[kea-dev] thoughts on #3780

Fri Oct 23 13:15:25 UTC 2015

On 22/10/2015 16:49, Thomas Markwalder wrote:

> One of the issues here is that subsequent MySQL api calls made on a
> connection which has been lost can core, so once we detect an issue we
> can't use that connection for anything other than looking at error
> values.  Currently the MySqlLeaseMgr has no real defense against that.
> 
> At first blush, the second option seems the proper thing to do. 
> However, we have done a pretty thorough job of making sure database
> related exceptions, and even unexpected std::exceptions within our
> libraries, do not bring the server down.  This means that propagating
> this new exception all the way out to a server's ::run() method, would
> require adding catch-rethrows to quite a few try-catch blocks.  These
> blocks are in lots of places from allocation engine to
> TimeMgr::handleReadySocket().  Basically any place that can end up
> accessing the database.  This seems like a pretty invasive thing to do.
> 
> Unless we think there might be other conditions, unrelated to the
> database, that we wish to treat as "fatal" in the sense that we want the
> server to shut down, but in a more orderly fashion that calling exit().
>   If that's true, having explicit catches for a generic class of
> isc::FatalException might be warranted.

I dislike calling exit() in the middle of the code, although this might
be a good short-term solution for Kea 1.0 - providing we revisit it
before Kea 1.1. Ultimately though, I think that creating an
isc::FatalException class is the way to go.

Ideally, all exceptions generated by library code should be derived from
std::exception.  If this were the case, we could change all "catch
(...)" calls to "catch (const std::exception&)" to allow
isc::FatalExceptions (if not derived from the base class) to propagate
all the way to the top level.  Unfortunately, Boost defines an exception
hierarchy that is not derived from std::exception, so if we were do
that, Boost exceptions could also leak to the top level.

If we were compiling with C++11, we could call the current_exception()
construct in the "catch (...)" clause to determine the thrown exception
type and take action accordingly.  But we aren't, so we can't.

A possible alternative to calling exit() is to replace all "catch (...)"
clauses with:

catch (const isc::FatalException&) {
    throw;
}
catch (...) {
   :
}

I count 61 instances of "catch (...)" in Kea (74 if you include their
appearance in the unit tests), so this is a viable solution, albeit more
work than calling exit().

Ultimately I think that the best solution (and one requiring most
effort, so not suitable to do before the next release) is to revisit all
places where we catch exceptions and check what we really want to do.
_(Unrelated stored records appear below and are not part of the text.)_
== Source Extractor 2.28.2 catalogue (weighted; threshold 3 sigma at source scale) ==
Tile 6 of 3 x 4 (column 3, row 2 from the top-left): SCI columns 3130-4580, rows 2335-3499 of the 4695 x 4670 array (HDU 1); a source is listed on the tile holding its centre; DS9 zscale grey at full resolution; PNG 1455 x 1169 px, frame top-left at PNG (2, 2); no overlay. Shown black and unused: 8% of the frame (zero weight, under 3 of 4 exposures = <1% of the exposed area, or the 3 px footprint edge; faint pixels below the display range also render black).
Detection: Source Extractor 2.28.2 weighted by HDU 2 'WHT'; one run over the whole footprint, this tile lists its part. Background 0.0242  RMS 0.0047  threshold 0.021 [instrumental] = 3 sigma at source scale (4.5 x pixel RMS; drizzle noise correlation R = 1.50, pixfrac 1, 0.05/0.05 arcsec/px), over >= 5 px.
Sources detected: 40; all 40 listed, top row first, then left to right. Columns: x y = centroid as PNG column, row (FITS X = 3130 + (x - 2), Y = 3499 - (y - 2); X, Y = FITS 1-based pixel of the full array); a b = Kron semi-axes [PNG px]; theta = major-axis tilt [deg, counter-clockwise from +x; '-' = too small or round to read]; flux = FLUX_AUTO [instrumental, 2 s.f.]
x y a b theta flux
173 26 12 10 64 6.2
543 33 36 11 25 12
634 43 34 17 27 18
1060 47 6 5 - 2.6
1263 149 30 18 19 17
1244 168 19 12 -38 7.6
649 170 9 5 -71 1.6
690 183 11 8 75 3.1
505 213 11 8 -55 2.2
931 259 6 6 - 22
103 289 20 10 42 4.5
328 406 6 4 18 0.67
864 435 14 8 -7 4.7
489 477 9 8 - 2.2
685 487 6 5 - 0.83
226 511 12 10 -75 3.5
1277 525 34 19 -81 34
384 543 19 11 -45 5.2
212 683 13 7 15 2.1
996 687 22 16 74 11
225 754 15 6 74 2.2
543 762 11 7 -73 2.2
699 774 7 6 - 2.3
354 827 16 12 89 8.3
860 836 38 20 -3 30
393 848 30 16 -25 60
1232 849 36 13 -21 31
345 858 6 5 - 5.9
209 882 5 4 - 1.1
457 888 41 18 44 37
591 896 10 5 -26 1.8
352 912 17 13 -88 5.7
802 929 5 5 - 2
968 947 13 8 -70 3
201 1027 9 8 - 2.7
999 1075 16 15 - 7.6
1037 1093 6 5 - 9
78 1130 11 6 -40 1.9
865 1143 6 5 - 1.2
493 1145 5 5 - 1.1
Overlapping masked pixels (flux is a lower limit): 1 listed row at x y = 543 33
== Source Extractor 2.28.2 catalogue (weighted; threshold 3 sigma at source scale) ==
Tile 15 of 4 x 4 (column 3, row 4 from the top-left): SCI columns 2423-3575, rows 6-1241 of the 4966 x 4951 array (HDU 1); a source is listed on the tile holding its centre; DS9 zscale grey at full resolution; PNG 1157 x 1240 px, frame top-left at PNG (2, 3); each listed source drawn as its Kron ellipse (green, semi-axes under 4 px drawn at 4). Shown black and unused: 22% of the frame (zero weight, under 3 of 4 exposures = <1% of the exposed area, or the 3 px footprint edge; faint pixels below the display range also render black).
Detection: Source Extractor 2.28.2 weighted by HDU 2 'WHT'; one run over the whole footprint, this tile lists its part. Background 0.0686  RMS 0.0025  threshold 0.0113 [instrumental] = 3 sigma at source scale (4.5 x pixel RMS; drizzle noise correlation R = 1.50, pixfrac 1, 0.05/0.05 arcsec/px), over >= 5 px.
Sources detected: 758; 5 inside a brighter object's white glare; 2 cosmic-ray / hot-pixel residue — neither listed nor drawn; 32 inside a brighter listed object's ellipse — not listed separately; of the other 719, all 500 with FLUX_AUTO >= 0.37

In
many cases we should probably just catch isc::Exception as these
exceptions will be from "throw" statements we have put inside the code
and so can anticipate.

Frequently though, we catch std::exception (or "..."). Exceptions
derived from this class include bad_alloc (can't allocate memory),
out_of_range (e.g. accessing outside the bounds of a vector) etc. Should
we be catching those?  For example:

* bad_alloc means that Kea can't allocate memory.  Theoretically we
could free up memory but in practice we don't and memory allocation
failure should be treated as fatal error condition.  Attempting to
continue is likely to lead to a failure in an unrelated part of the code.

* out_of_range may be a valid exception to catch if we are using a
user-supplied value to access some data, although I would prefer that
the value was explicitly checked for validity before being used.  If
some Kea code generates this through, it probably means that there is a
logic error somewhere.  (Although if this is the design of the code, the
code should be specifically checking for std::out_of_range, not
std::exception.) Rather than try to continue with the current packet, we
should probably kill the program or effectively re-initialize - drop the
current packet and process the next one.

In many cases, catching only exceptions derived from isc::Exception will
be the right thing to do and other exceptions should be left to
propagate up through the stack.

Of course, there will be cases where all exceptions should be caught.
For example, the Hooks feature causes user libraries to be loaded.  Kea
should protect itself from errors generated in that code, so the current
behaviour of logging user library-generated exceptions and dismissing
them is probably correct.  But these cases are likely to be few and far
between.

> I am inclined to implement option #1 for 1.0.  It might not be pretty
> but it is far less invasive than trying to thread the exception all the
> way through.  In the end, what would we really gain by doing that? 
> Granted, we would not all of our destructors but is this really a big
> issue?   We could attempt to register some sort atexit() function but
> I'm not sure if it's worth it.

exit() will be fine.  The operating system's process cleanup should
leave things in a consistent state, although if a destructor does
something like deleting a marker file, that of course won't happen.

Stephen